Stem Cell Therapy Benefits Patients with Severe Inflammation, Trial Data Show
Remestemcel-L, Mesoblast’s lead candidate stem cell therapy for inflammatory diseases, improves lung function and exercise capacity in people with chronic obstructive pulmonary disease (COPD) and a high degree of inflammation, data from a post-hoc analysis of a Phase 2 trial show.
Findings were presented in an oral presentation at the 2020 International Society for Cell & Gene Therapy (ISCT) annual meeting, which took place virtually May 28–29.
Remestemcel-L contains around 100 million of adult-derived mesenchymal stem cells (MSCs), cells that are able to give rise to nearly all tissues found in the body, including bones, muscles, and connective tissue.
MSCs are also thought to have strong immunomodulatory and anti-inflammatory properties, able to counteract the overactivation of the immune system and excessive inflammation. For that reason, remestemcel-L is being investigated as a potential therapy for acute graft-versus-host disease (GVHD, a potential life-threatening complication of bone marrow transplant), and several other autoimmune and inflammatory diseases, including Crohn’s disease and COPD.
During ISCT, Mesoblast presented a post-hoc analysis of a Phase 2 trial (NCT00683722) that investigated the safety and efficacy of multiple doses of remestemcel-L in patients with moderate-to-severe COPD.
The trial, which concluded in August 2010, enrolled 62 patients who were randomly assigned to either four monthly intravenous infusions of remestemcel-L, containing about 100 million MSCs or to a placebo that lacked MSCs.
Patients were then monitored for two years.

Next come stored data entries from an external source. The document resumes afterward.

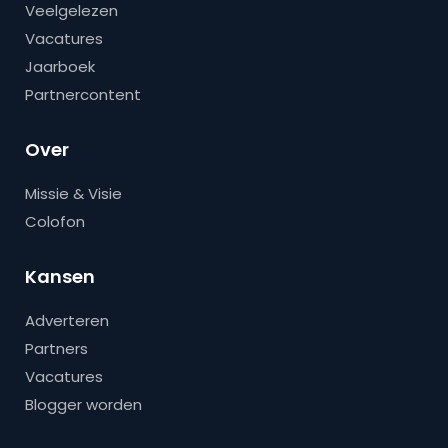
Veelgelezen
Vacatures
Jaarboek
Partnercontent
Over
Missie & Visie
Colofon
Kansen
Adverteren
Partners
Vacatures
Blogger worden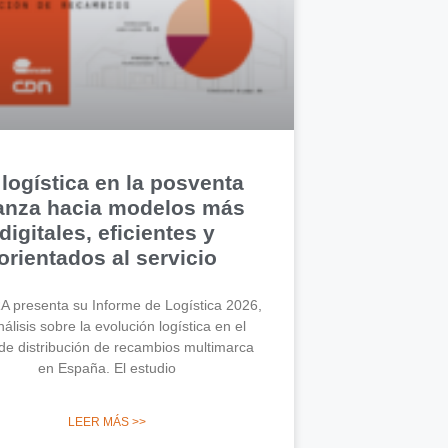
 logística en la posventa
anza hacia modelos más
digitales, eficientes y
orientados al servicio
 presenta su Informe de Logística 2026,
álisis sobre la evolución logística en el
de distribución de recambios multimarca
en España. El estudio
LEER MÁS >>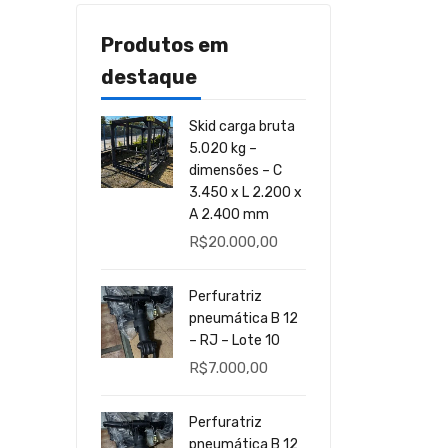
Produtos em
destaque
Skid carga bruta
5.020 kg –
dimensões – C
3.450 x L 2.200 x
A 2.400 mm
R$
20.000,00
Perfuratriz
pneumática B 12
– RJ – Lote 10
R$
7.000,00
Perfuratriz
pneumática B 12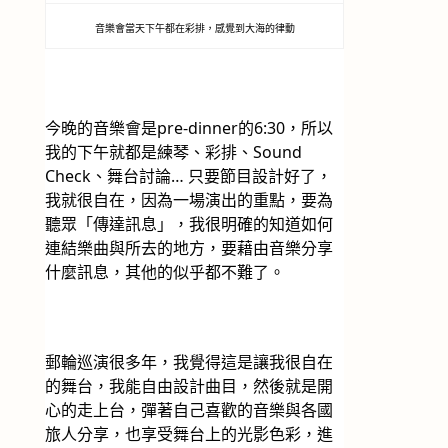
音樂會當天下午都在彩排，感覺到大海的律動
今晚的音樂會是pre-dinner的6:30，所以
我的下午就都是練琴、彩排、Sound 
Check、舞台討論… 只要節目設計好了，
我就很自在，因為一場演出的重點，要為
聽眾「傳達訊息」，我很明確的知道如何
連結樂曲與所去的地方，要藉由音樂分享
什麼訊息，其他的似乎都不難了。
郵輪巡演很多年，我覺得這是讓我很自在
的舞台，我能自由設計曲目，然後就是開
心的走上台，彈著自己喜歡的音樂與各國
旅人分享，也享受舞台上的光影色彩，進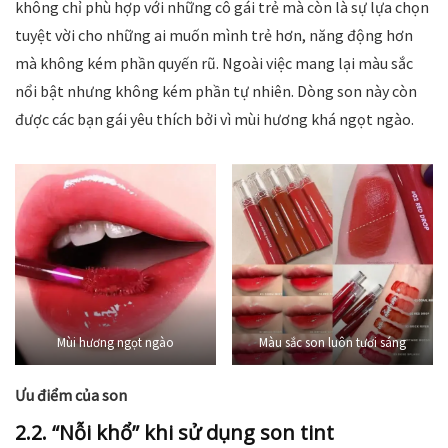
không chỉ phù hợp với những cô gái trẻ mà còn là sự lựa chọn
tuyệt vời cho những ai muốn mình trẻ hơn, năng động hơn
mà không kém phần quyến rũ. Ngoài việc mang lại màu sắc
nổi bật nhưng không kém phần tự nhiên. Dòng son này còn
được các bạn gái yêu thích bởi vì mùi hương khá ngọt ngào.
Mùi hương ngọt ngào
Màu sắc son luôn tươi sáng
Ưu điểm của son
2.2. “Nỗi khổ” khi sử dụng son tint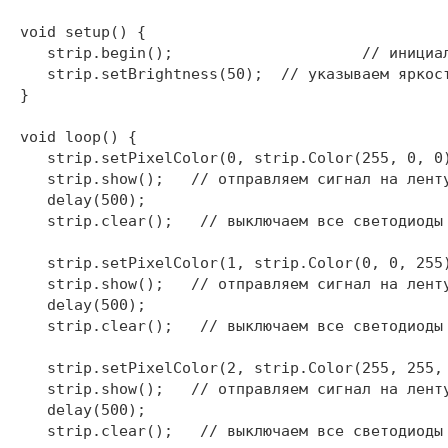
void setup() {

   strip.begin();                     // инициал
   strip.setBrightness(50);  // указываем яркост
}

void loop() {

   strip.setPixelColor(0, strip.Color(255, 0, 0)
   strip.show();   // отправляем сигнал на ленту
   delay(500);

   strip.clear();   // выключаем все светодиоды

   strip.setPixelColor(1, strip.Color(0, 0, 255)
   strip.show();   // отправляем сигнал на ленту
   delay(500);

   strip.clear();   // выключаем все светодиоды

   strip.setPixelColor(2, strip.Color(255, 255, 
   strip.show();   // отправляем сигнал на ленту
   delay(500);

   strip.clear();   // выключаем все светодиоды
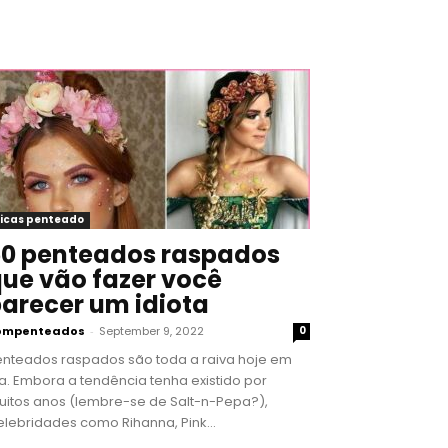
icas penteado
0 penteados raspados
ue vão fazer você
arecer um idiota
ompenteados
-
September 9, 2022
0
enteados raspados são toda a raiva hoje em
a. Embora a tendência tenha existido por
uitos anos (lembre-se de Salt-n-Pepa?),
lebridades como Rihanna, Pink...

During follow-up, they completed several tests designed to assess their lung function and exercise capacity.
Lung function was evaluated based on two parameters: forced vital capacity (FVC), which measures the total amount of air a patient is able to exhale after a deep breath; and forced expiratory volume in one second (FEV1), which measures the total amount of air exhaled in one second after a deep breath.
Exercise capacity was assessed by the six-minute walk distance (6MWD) test, which looks at total distance a patient is able to cover while walking for six minutes.

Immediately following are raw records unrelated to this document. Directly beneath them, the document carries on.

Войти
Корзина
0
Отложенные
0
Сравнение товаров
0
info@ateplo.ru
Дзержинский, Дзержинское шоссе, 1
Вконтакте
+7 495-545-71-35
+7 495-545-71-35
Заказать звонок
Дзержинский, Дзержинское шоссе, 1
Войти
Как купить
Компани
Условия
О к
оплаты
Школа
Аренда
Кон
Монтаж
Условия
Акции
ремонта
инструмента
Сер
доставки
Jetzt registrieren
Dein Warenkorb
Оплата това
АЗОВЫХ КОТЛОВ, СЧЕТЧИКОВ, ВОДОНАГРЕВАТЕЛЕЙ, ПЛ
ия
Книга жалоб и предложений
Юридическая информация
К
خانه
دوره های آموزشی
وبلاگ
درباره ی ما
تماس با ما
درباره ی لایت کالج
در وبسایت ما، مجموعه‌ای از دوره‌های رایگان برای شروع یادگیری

The goal of this post-hoc analysis was to compare the effects of remestemcel-L relative to the placebo in patients who had high blood levels of the inflammatory marker C-reactive protein (CRP; 2 mg/mL or more) — a protein whose levels rise in the presence of inflammation — to patients with low blood levels.
Compared with placebo, remestemcel-L led to significant improvements in both lung function and exercise capacity measures in patients with high C-reactive protein levels at day 120 (about four months post-treatment).
Investigators also found these improvements to be more pronounced in those who had the highest blood levels of CRP (4 mg/mL or more), suggesting remestemcel-L is particularly beneficial for those with extensive inflammation. Among these patients, both FVC and FEV1 increased from baseline (study start), while they decreased in the placebo group. 6MWD also rose by a mean of 52 meters (about 171 feet) from baseline, while it dropped by about 3 meters (almost 1 foot) in those given a placebo.
“The correlation between highest CRP levels and greatest degree of response to remestemcel-L suggests that the inflammatory component of the lung disease may trigger and be amenable to the immunomodulatory effects of treatment with remestemcel-L in patients with acute inflammatory conditions,” Fred Grossman, chief medical officer of Mesoblast, said in a press release.
“Since recurrent hospitalization rates and mortality in COPD are associated with both high levels of CRP and progressive decline in the six-minute walk test, these results suggest that remestemcel-L could provide longer-term benefits for COPD patients with high levels of inflammation,” Grossman added.
These findings also “provide a compelling rationale” for the new Phase 3 trial (NCT04371393) assessing remestemcel-L’s safety and efficacy in about 300 people with acute respiratory distress syndrome (ARDS) associated with COVID-19, he said.
Top-line findings from this trial are expected in April 2021.